Some of Trone’s clients have been selling through Amazon or other platforms. “We have a lot of pet clients. They dabble on Chewy.”
“What they realize is they don’t have control of their brand and they pay quite a commission. At some point they need to take control,” he says.
For some B-to-B clients, the digital goal might need to be to increase sales leads or boost the number of quotes requested. A company may have a presence on LinkedIn, for example, but they could use the platform more systematically to find new customers and key buying decision-makers.
“You’ve got to have a brand. You’ve got to have a brand strategy. You’ve got to have great content, and a real good user experience to stitch it together,“ Flynn says.
Subtle things can make a huge difference. In the hotel business, Flynn could quantify the impact of speeding up the average page click by a half second. “No matter what the result was, whether they were looking at availability, or clicking the change-room-type choices, or want to pay for the wi-fi today — a half second translated into multi-million dollars just because how people will tolerate speed, and subconsciously move on to somebody else they know is faster, if you’re slowing them down.”
And it matters if the little chat box pops up and users encounter a robot, or they’re talking to someone who is juggling 20 other chats and may not be that helpful. “People will try it once if they don’t have to wait and go through a call tree and wait in a queue. As soon as they realize it’s not going to be faster or not knowledgeable, they’ll give up pretty quick.”
Sorting through all this is the challenge for mid-sized companies and for agencies like Trone that are evolving their businesses.
One of the biggest challenges for any agency trying to improve a client’s e-commerce capabilities is dealing with company culture, workflows and rules. You have to go in and learn how things work, end to end.
Trone had around 80 employees in 2015 when it handled the North Carolina lottery account. Today, according to Flynn, headcount is in the low 40s, “plus another 15 or so people that are either contract or outsourced folks that we can dial up or down depending on the project.” The lottery, he says, “was a good business. I won’t say it was the most profitable. It was great work. It got our name out. But in general, it was more traditional, and now we can be more efficient with our labor in what we do.” He sees Trone getting back up in the 70-80 employee range.

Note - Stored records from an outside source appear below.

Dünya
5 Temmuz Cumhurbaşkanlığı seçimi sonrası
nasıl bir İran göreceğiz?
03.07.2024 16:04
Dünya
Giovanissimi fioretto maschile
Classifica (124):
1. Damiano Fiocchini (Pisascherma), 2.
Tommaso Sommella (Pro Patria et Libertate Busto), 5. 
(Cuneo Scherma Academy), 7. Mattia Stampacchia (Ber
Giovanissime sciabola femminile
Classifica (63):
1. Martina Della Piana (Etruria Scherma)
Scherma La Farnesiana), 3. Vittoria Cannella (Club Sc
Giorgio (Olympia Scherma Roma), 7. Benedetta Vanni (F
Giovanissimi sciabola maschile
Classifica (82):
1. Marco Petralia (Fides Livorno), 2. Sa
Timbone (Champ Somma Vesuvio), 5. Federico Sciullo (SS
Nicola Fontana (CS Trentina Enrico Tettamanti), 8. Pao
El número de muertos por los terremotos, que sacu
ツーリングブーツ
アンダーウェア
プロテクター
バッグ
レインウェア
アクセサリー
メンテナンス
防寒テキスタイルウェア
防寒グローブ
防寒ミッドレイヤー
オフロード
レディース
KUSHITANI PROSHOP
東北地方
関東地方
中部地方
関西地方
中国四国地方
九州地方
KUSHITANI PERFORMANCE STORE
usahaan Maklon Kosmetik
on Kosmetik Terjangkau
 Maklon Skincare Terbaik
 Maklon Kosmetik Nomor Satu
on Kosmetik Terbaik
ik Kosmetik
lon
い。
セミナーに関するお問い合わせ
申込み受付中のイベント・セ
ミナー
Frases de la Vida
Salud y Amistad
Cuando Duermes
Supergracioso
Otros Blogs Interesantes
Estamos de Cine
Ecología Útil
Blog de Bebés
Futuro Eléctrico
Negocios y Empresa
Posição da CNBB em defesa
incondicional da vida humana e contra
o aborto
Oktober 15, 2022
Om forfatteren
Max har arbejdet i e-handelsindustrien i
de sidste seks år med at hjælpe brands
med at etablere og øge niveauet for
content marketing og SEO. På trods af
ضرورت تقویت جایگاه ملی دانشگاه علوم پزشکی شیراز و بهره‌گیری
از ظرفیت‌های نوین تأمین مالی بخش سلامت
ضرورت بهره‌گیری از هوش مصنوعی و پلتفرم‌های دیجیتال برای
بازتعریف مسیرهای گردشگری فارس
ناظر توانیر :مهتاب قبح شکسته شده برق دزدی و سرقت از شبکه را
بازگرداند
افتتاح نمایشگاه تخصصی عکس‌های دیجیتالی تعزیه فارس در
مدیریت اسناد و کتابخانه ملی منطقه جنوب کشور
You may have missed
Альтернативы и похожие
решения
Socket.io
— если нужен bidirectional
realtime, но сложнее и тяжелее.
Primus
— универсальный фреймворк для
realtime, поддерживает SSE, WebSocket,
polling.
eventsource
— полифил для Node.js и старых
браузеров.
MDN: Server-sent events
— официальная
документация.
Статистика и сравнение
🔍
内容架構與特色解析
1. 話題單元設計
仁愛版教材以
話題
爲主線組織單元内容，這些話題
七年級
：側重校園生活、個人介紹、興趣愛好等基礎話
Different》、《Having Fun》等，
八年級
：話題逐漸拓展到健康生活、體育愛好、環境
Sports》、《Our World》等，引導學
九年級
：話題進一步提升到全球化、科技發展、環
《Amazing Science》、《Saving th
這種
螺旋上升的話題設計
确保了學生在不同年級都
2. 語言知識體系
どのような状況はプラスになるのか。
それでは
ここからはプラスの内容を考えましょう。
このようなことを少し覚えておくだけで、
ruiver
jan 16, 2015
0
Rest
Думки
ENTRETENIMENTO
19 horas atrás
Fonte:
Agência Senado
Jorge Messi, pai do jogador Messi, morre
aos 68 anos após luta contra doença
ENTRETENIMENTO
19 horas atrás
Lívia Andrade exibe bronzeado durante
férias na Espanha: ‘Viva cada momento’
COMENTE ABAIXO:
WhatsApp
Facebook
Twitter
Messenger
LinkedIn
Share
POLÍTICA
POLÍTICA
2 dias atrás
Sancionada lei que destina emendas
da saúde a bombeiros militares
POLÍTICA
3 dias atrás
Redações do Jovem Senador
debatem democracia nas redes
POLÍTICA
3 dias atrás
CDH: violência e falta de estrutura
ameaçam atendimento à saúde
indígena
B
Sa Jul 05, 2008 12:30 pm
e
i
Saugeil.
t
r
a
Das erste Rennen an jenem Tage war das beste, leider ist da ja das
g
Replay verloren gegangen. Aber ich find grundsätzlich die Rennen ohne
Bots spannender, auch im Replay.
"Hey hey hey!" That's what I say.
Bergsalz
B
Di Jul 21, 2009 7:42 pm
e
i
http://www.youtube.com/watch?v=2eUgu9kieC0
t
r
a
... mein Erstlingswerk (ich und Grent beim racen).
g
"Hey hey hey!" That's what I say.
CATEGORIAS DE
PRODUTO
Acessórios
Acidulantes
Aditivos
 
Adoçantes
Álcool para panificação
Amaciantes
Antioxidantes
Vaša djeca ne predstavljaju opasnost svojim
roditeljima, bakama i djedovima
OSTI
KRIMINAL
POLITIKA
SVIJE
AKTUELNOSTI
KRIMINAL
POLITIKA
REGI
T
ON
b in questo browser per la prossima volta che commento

“A lot of what we do is come in and work with people on communicating with each other and planning together, breaking down some of those functional barriers and redefining processes. We start there, which ultimately will tie to their brand. What are they trying to represent? What’s the customer experience they’re trying to get to? I think we start with the end in mind and go backwards. What’s it going to take to deliver that?”
A few weeks ago, Flynn was at a conference in Washington, D.C., and consulting giant Accenture’s digital folks were making a presentation. “They’ve been on a tear,” Flynn says, “buying up a lot of more on the technology side, a lot of what they call marketing automation, with customer data platforms, a lot around web development, a lot around analytics and digital marketing. And one of the things they said — which made us feel good — they’re like ‘We realize we’re not as effective as we could be, because we have not focused on creative, we’ve not focused on user experience, and we really haven’t helped people build brands in these channels. We’ve just delivered these solutions. And that is what we’re trying to do different.’
“If you look at some of our clients that I’d say value us” Flynn says, “and long-term they do repeatable business with us, it’s exactly those kinds of things.”